TRADING TECHNIQUES
Adaptive Trends And Oscillators
The Twain Meets Here
by John F. EhlersCan the market be modeled as a combination of a trend mode and a cycle mode? This longtime S&C contributor says yes. Here, he explores two indicators to trade each mode; one is the new, adaptive version of an indicator originally introduced in 1996, and it does well in trading ranges but steps aside in trends. With this new version, you can address both modes of the market without interfering with the other -- and that's something that traders have been waiting for.
FIGURE 1: TREND TRADING. By using the instantaneous trendline (seen in yellow), it's straightforward to take a position if prices stay on one side of the line more than half the number of days in the instantaneous (Hilbert) frequency. Red bars show periods when that occurred, while blue bars are exit points.
But wait! There's more. By removing the cycle from the trendline and only looking at the cycle in the sinewave indicator, you can address both modes of the market without interfering with the other mode. You can do this with the new and improved version of the sinewave indicator, one that is adaptive and works to identify turning points in the cycle. This way, you can indeed combine trends and cycles.
First, let's look at trends and modes individually, and find out what they're all about. Then we'll examine how they can be combined.
TREND MODE TRADING:
THE INSTANANEOUS TRENDLINE
Traditionally, moving averages have been used to study trend mode because the moving average forms a visual trend of the data. By using a technical market model of a trend plus a dominant cycle, I created something I call an instantaneous trendline by removing the dominant cycle from the price information. I can do this because I measured the period of the dominant cycle using the technique I described in the March 2000 issue (see sidebar, "Using the Hilbert transform").
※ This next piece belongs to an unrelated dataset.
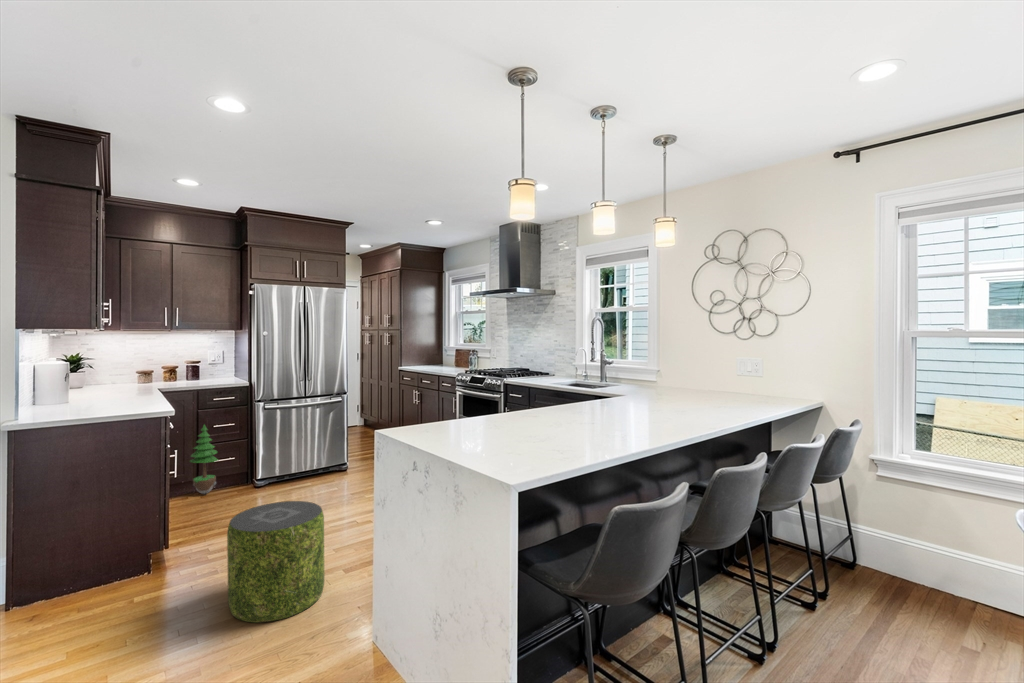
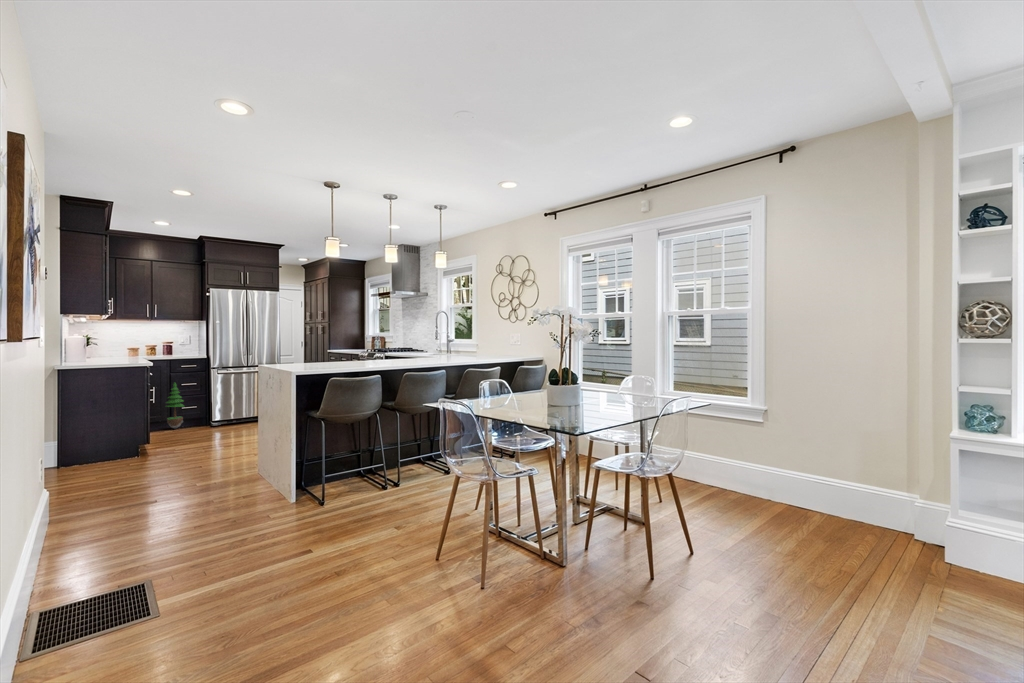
pouf: present [227,501,325,622] -> none [178,413,235,470]

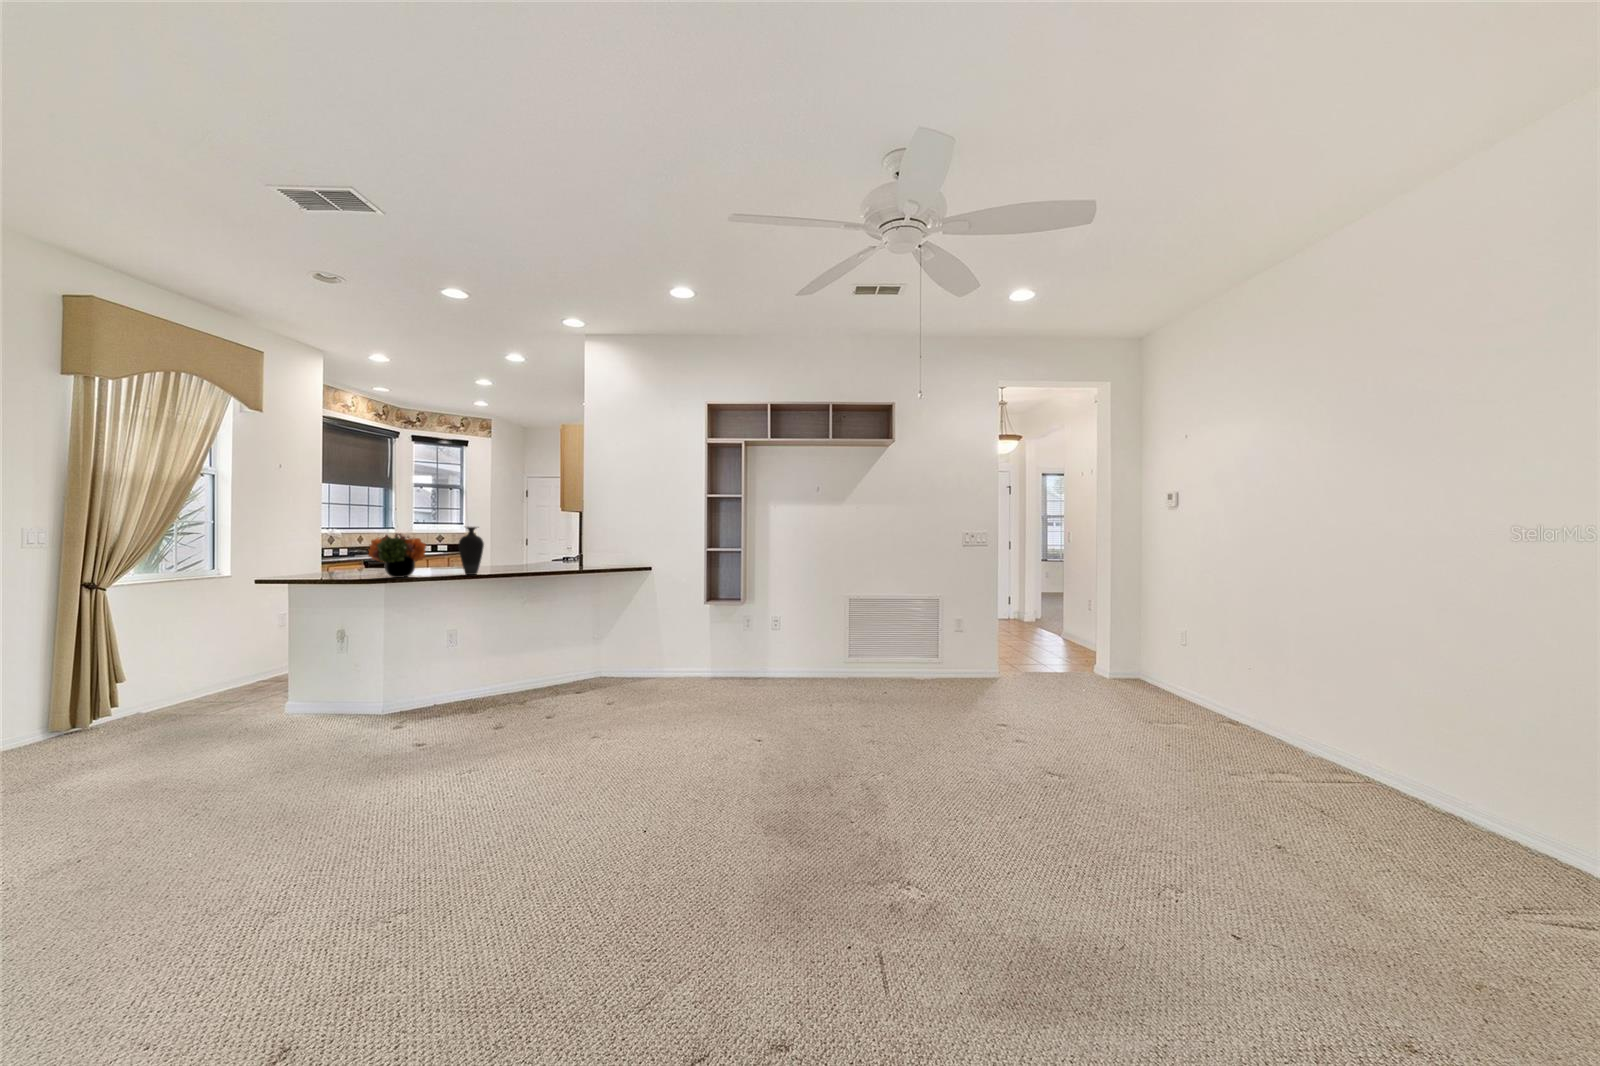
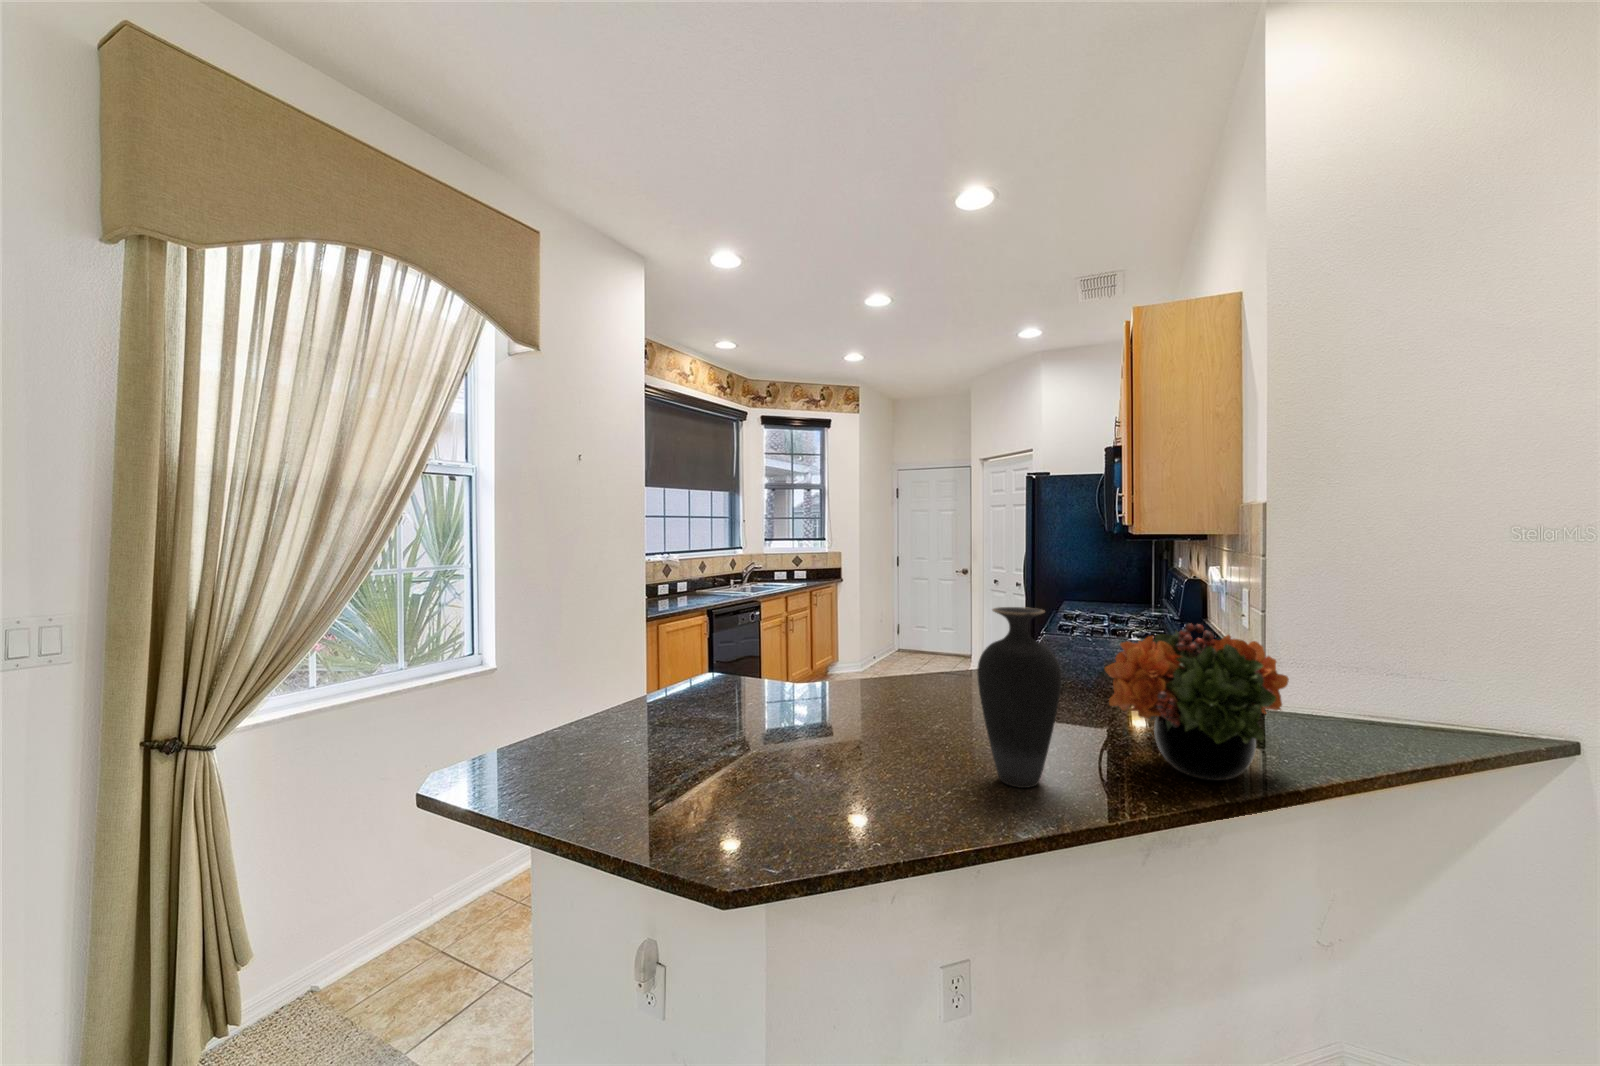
flower arrangement: present [368,533,426,578] -> present [1105,623,1289,780]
If you remove the dominant cycle component, what's left -- the average across the cycle -- is the residual. This filtered residual is the instantaneous trendline. This adaptive trendline looks like a simple moving average, but in this case, the period of the dominant cycle changes as we move across the chart, so the period of the simple average must change accordingly. The code given accomplishes this by examining each day of the last 40 days of data.
By itself, the instantaneous trendline doesn't beat lag; the trendline lag will always be half the period of the measured dominant cycle. The EasyLanguage code to compute the instantaneous trendline can be found in the sidebar, "Instantaneous trendline."